Et bu kadar mebzul olunca (burada adam başı kabaca on hayvan düşüyor) hijyendi, standarttı gibi kavramlar da uzak oluyor. Buyrun yukarıda à la Moğol bir et taşımacılığı örneği :). Bu sadece ufak bir örnek, yolda kova kova götürüleni de var. Bir arkadaş pazarda paslı el arabasıyla taşınan etleri görünce yarı vejetaryen bir hayata merhaba dedi :). Biz güney cephesi olarak kısmen direniyoruz, iyi restoranlarda et yemeyi ve tek bir kasaptan (Alman girişimi :) et almayı tercih ediyoruz.





Bu görüntüler de Mercury adlı kapalı pazardan. Marketlerde bulamadığımız yiyecekler için gittiğimiz, burada yaşayan yabancıların fink attığı mekanın et bölümünden. Yığın yığın etler sıra sıra ayrılmış, koyundu, danaydı, domuzdu diye... Satıcıların çoğu, enteresan şekilde kadın. Fonda koyun bacakları, domuz kafaları varken ortam bir yandan makyajını tazeleyen bir yandan da satırla et doğrayan kadın satıcı dolu. Hepsi fönlü, makyajlı... Komünist sistemin kadınları ayrı bir dünya mirim...


(wikipedia.org)

Şimdi gelelim Moğol mutfağının bazı nadide örneklerine. Yukarıda görülen bir marmotun (bir tür çöl faresi denebilir) "boodog" usülünce pişirilmiş hali. Hayvanı kesip içine kızgın taşlar konuyor, geri dikiliyor, hayvan hem içten hem dıştan pişirilerek servis ediliyor. Keçi, domuz gibi başka hayvanlarla da yapılan bu yöntem, genelde özel davetler için kullanılıyor.


(wikipedia.org)

Bu da khorkhog. Mantık aynı, sadece sebze eklenmiş. Önce taşlar kızgın hale getiriliyor, taşlar iyice kızınca doğranmış et ve patatesle soğan tencereye diziliyor, ateşin üstüne konuyor, pişiyor pişiyor khorkhog oluyor.


(wikipedia.org)
Buna da Moğol işi et haşlama denebilir.

Moğolistan' da hayvanın çok az kısmı atılıyor, etinden sütünden tam anlamıyla faydalanılıyor. Hayvanın kanını da atmadıklarını, çorbaya karıştırdıklarını duydum ama ayrıntısını bilemem.
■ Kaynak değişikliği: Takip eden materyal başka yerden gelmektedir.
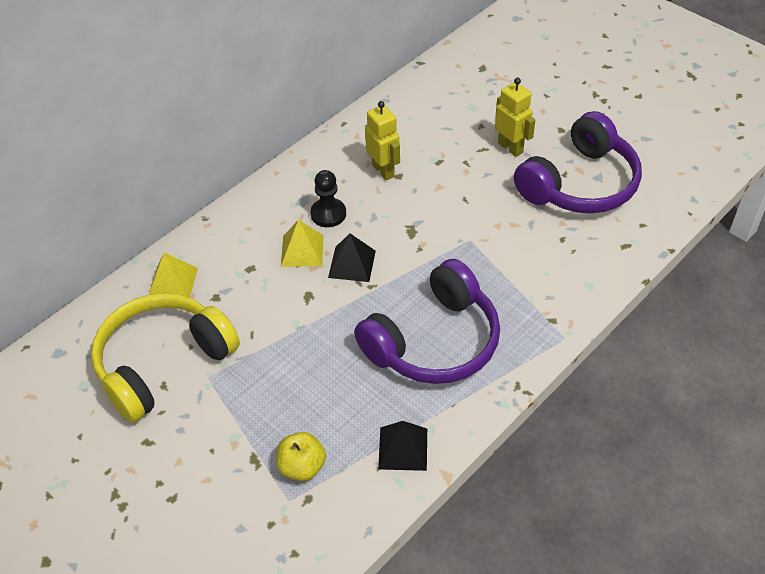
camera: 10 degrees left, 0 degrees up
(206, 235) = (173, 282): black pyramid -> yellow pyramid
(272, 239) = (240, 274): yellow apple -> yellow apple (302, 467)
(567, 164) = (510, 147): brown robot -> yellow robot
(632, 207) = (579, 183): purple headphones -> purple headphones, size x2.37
Sözün özü, Moğolistan pek "oh la la, sağlıklı mutfak, detoks tabak" memleketi değil. Hatta şehirde tereyağlı içildiğini görüp şaşakaldığımız çay, kırsalda yağlı ve etli çay halini alabiliyor. Beslenme çokça et ve kısmen hamur işi üstüne kurulu. İlginç olan, bu kadar hayvansal gıdaya rağmen kolesterol problemi korkulacak ölçüde değilmiş. Ancak kalp sorunları ciddi orandaymış. Moğollar da artık eti azaltıp sebzeyi çoğaltma trendine girmişler. Mehmet Öz ve Osman Müftüoğlu buraya da nüfuz etmiş anlaşılan :)).
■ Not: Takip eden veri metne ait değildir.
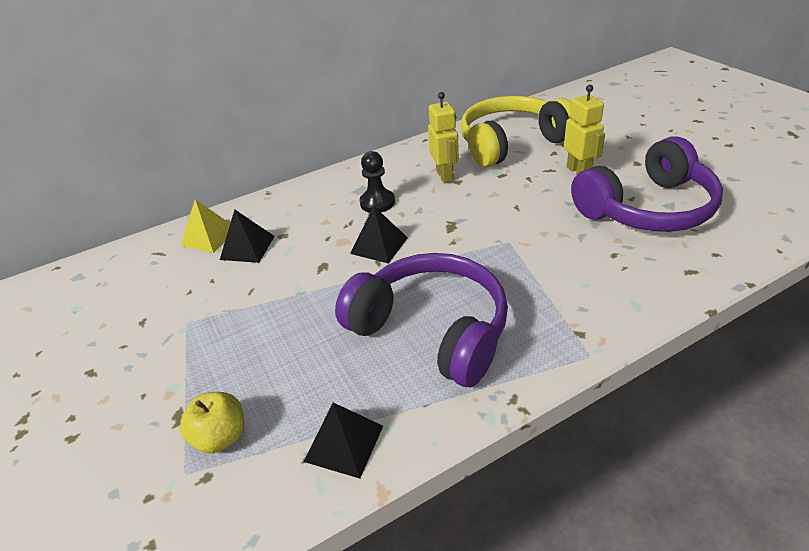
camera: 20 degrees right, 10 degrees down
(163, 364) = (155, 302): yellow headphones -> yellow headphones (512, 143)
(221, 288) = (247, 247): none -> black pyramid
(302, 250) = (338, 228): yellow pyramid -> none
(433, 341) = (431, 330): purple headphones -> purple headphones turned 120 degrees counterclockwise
Moğolistan' da yemek işleri aşağı yukarı böyle. Ama Türkiye' nin kebap başkentinden gelen biri olarak et ağırlıklı Moğol mutfağı bana pek de hitap etmiyor. Fark ettim ki avcarlanmayan, baharata bulanmayan, mümkünse kızarıp da cızır cızır yağı damlamayan et bana pek bir şey ifade etmiyor... Adanalı' yı altın mutfağa sokmuşlar, "ah Kazancılar!" demiş hesabı...
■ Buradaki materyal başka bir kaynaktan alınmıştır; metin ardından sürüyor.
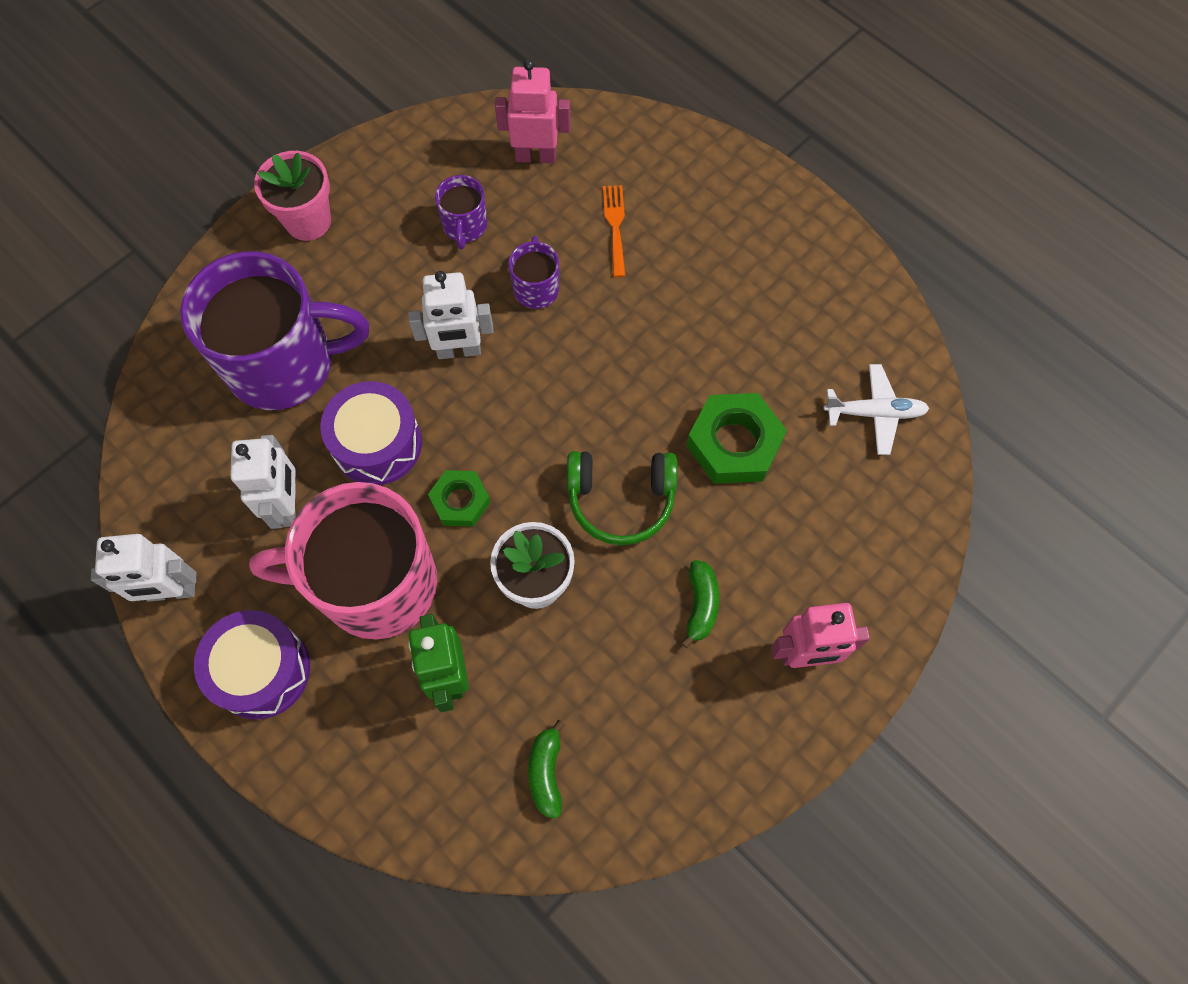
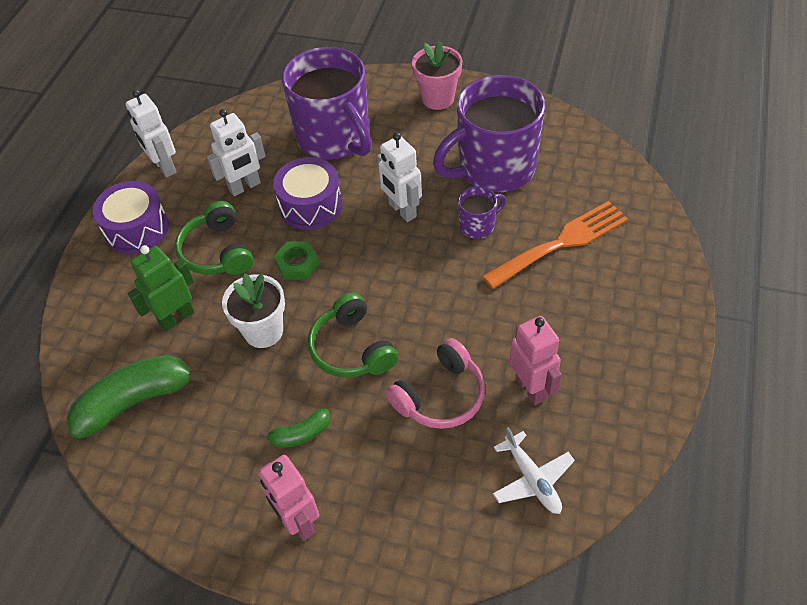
camera: 65 degrees right, 15 degrees down
(375, 583) = (218, 251): pink mug -> green headphones
(465, 226) = (494, 168): purple mug -> purple mug, size x2.27
(536, 156) = (579, 175): pink robot -> pink robot (531, 388)
(546, 772) = (136, 401): green banana -> green banana, size x1.98
(615, 226) = (561, 243): orange fork -> orange fork, size x1.88
(734, 443) = (440, 395): green nut -> pink headphones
  • Bugün özlenen: Nem. Havada gram nem yok. Nemi ölçen aletlerin göstergeci sıfıra yakın duruyor. Kaloriferler de yanıyor mu cayır cayır... Kuruduk kaldık genç yaşımızda, işin yoksa habire oranı buranı kremle, burnunu temizle dur... Yol yol kuruyan kolumuza bacağımıza krem dayanmıyor valla...
  • Bugün izlenen: Elegy. Yine Ben Kingsley dedik, iyi halt ettik. Amcanın kredi kartı borcu mu birikti nedir, ne oynamış bu filmlerde... Kadın güzelliğine fazlaca zaafı olan, yaşlı başlı sanat sepet profesörü rolünde Ben Kingsley, fena aşka düştüğü çıtır öğrencisi ise kariyerinde en güzel göründüğü filmde oynayan Penelope Cruz. Film Penelope Cruz' un orasına burasına güzelleme olmaktan öteye gidemiyor.